▸ **Sección del documento**
+--
Cuando hace unos quince días me fui de viaje a “mi tierra”, después de más de cuatro décadas por aquí y la prohibición de viajar, por esa corona de espinas… en mi entorno por aquí me auguraron que me vencería la nostalgia de allá, ese “llano país que es el mío”, al decir de Brel.
Pero a mí no me enjaularán en una vivencia territorial-tradicional, de “nación” como el lugar donde uno nació, donde nacieron sus padres, y por allí andaría la “patria”. Horror de simplificación: estila machismo además; por eso, un desamparadeño universal, de nombre Joaquín García Monge, proponía la “matria”.
Por estudios clásicos (latín y griego incluidos, y no en cascarilla superficial), por temperamento y por viajes académicos, se me ha fortalecido un anhelo de búsqueda de identidad y de comunidad. Y cómo no, ese lema de mi línea aérea, de que “el tiempo se pasa volando” lo tomé por múltiples sentidos.
+--
▸ **Datos almacenados**
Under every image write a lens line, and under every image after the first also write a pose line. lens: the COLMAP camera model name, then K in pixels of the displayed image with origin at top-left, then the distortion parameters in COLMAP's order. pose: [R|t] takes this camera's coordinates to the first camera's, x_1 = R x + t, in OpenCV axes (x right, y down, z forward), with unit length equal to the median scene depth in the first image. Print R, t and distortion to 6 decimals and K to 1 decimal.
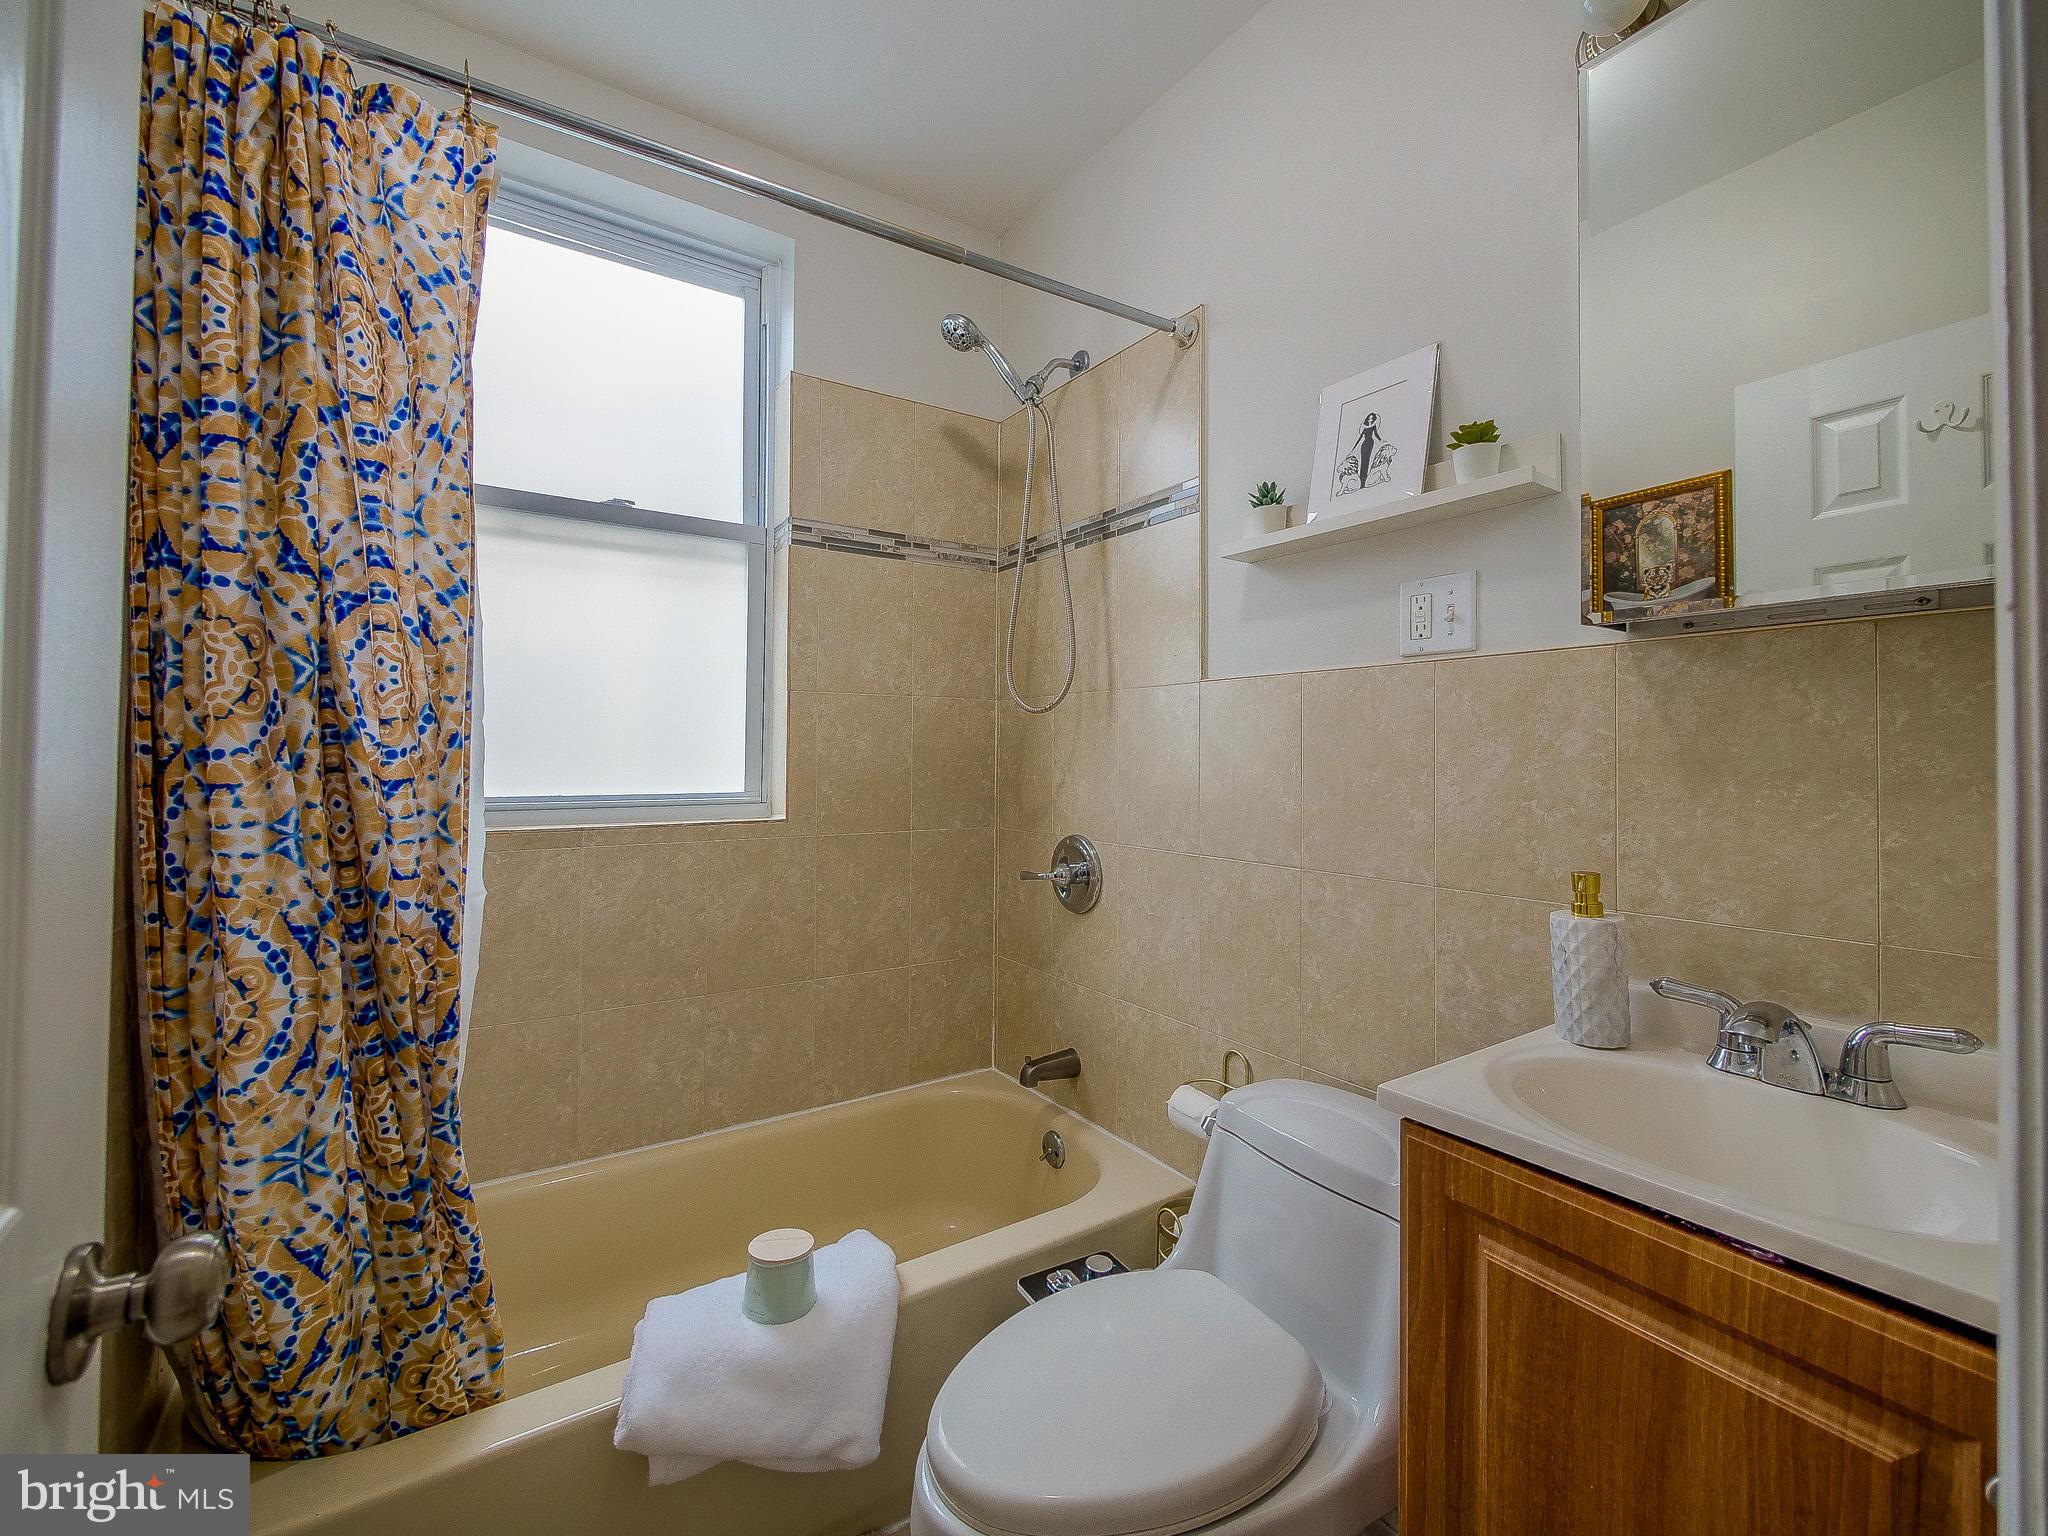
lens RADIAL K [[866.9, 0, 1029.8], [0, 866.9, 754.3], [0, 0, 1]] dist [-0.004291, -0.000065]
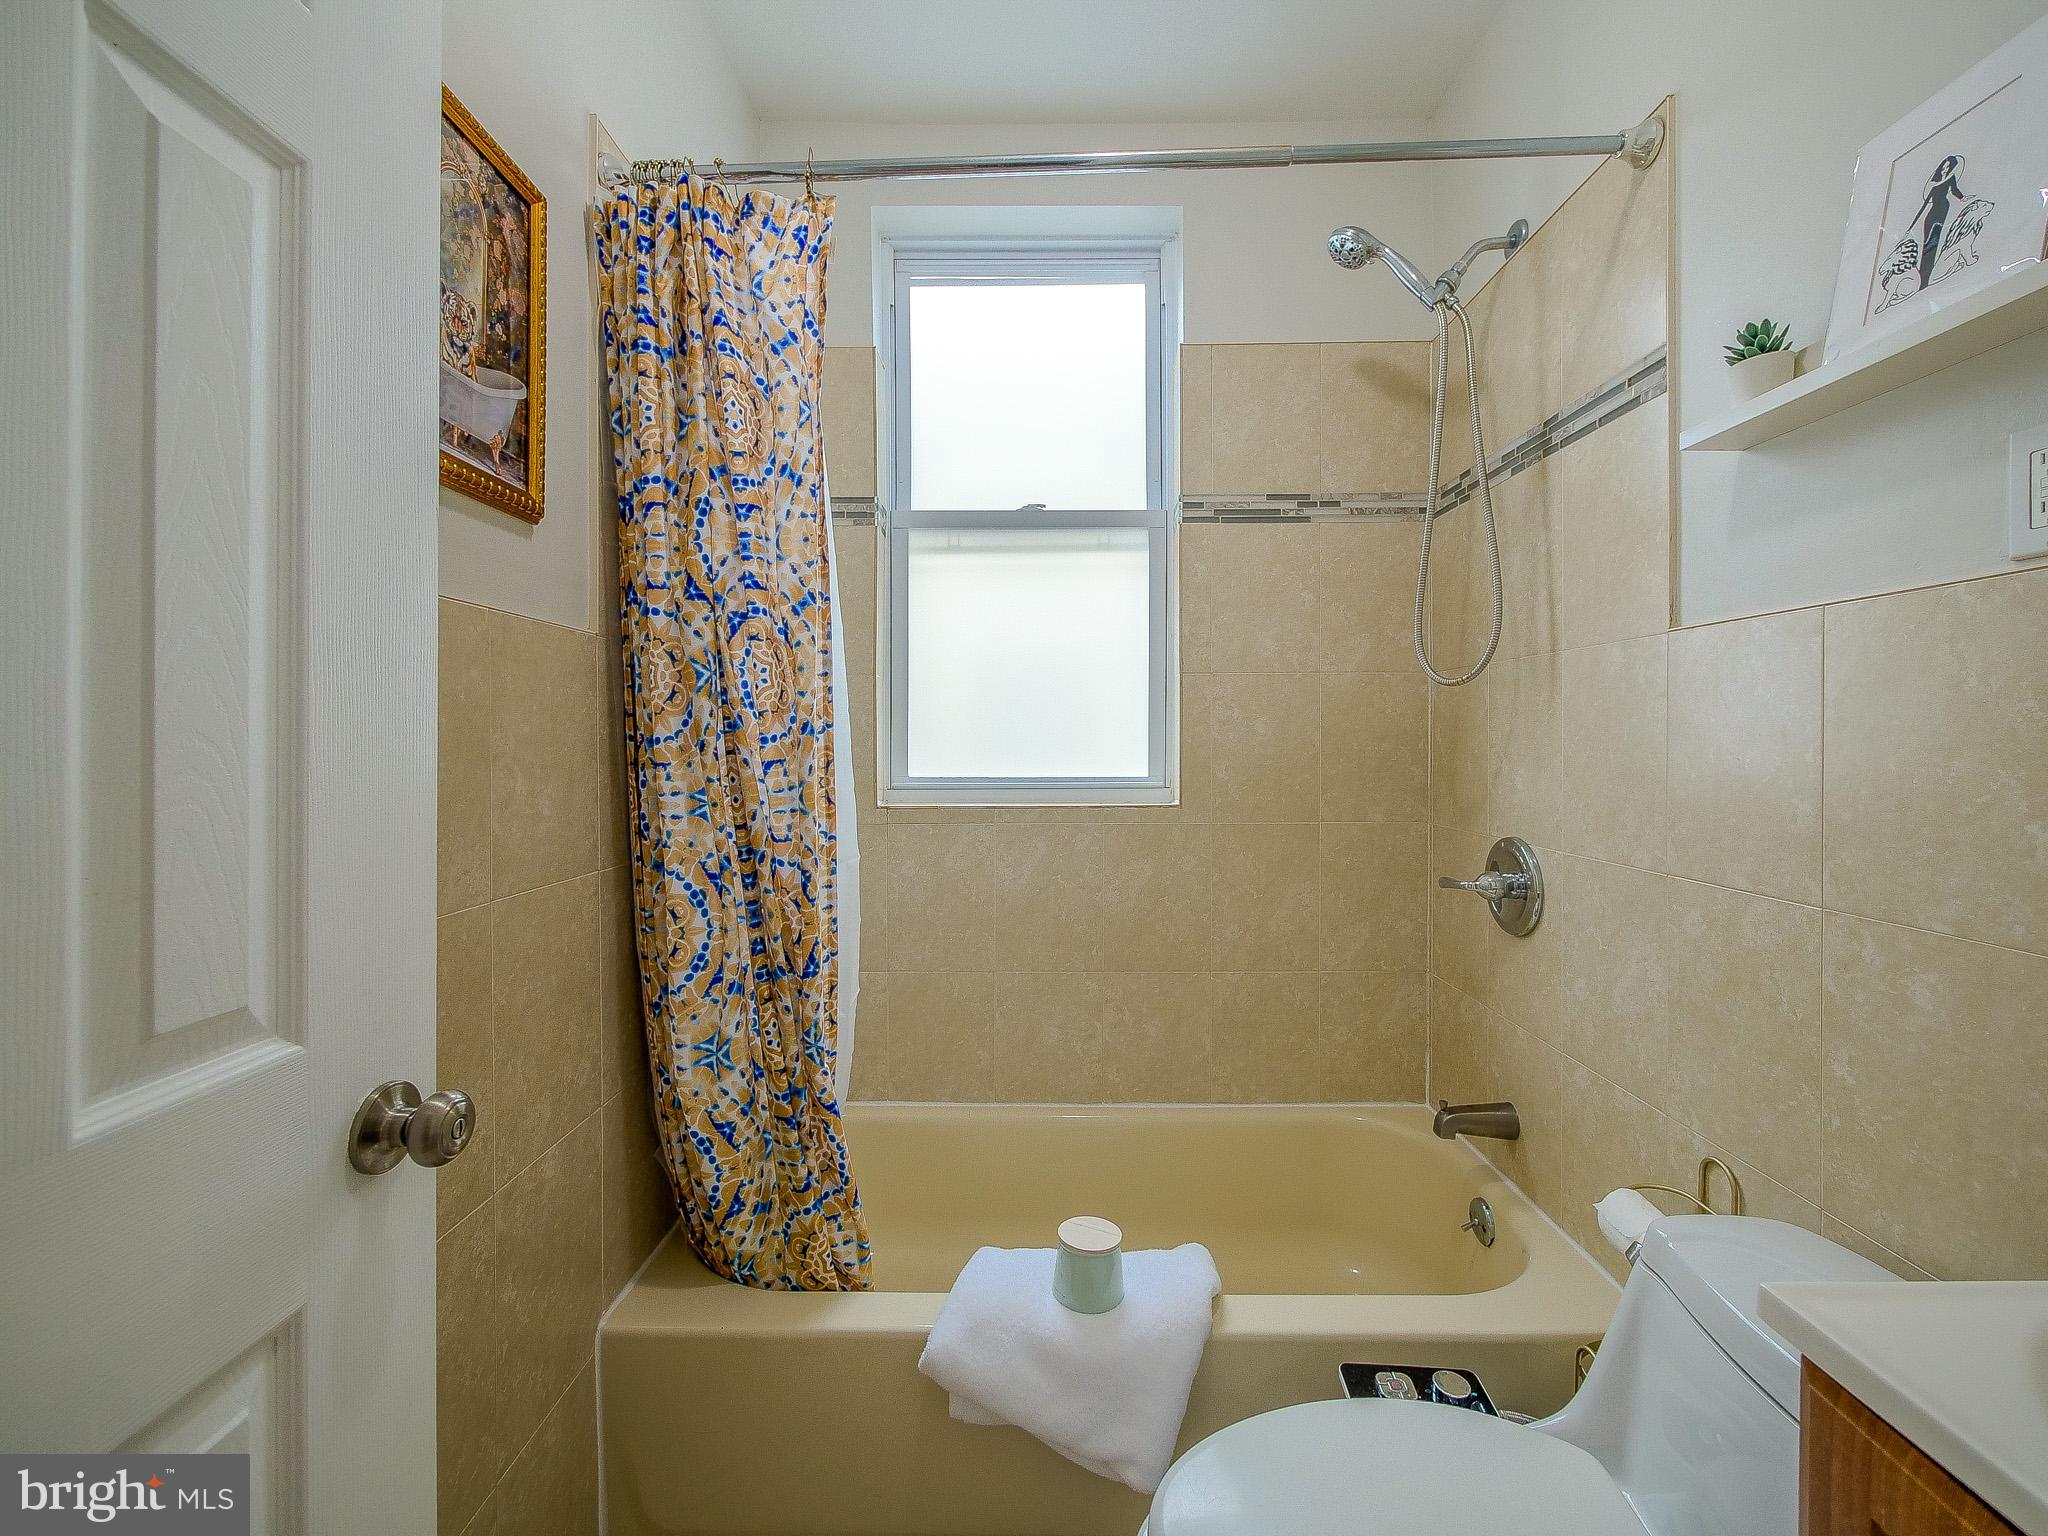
+--
▸ **Tarea por realizar**
Imprime sin cambios el fragmento del texto sobre el viaje a la tierra natal que se abre con las palabras que contienen "Cuando hace unos" y se cierra con "decir de Brel.".

▸ **Respuesta redactada**
Cuando hace unos quince días me fui de viaje a “mi tierra”, después de más de cuatro décadas por aquí y la prohibición de viajar, por esa corona de espinas… en mi entorno por aquí me auguraron que me vencería la nostalgia de allá, ese “llano país que es el mío”, al decir de Brel.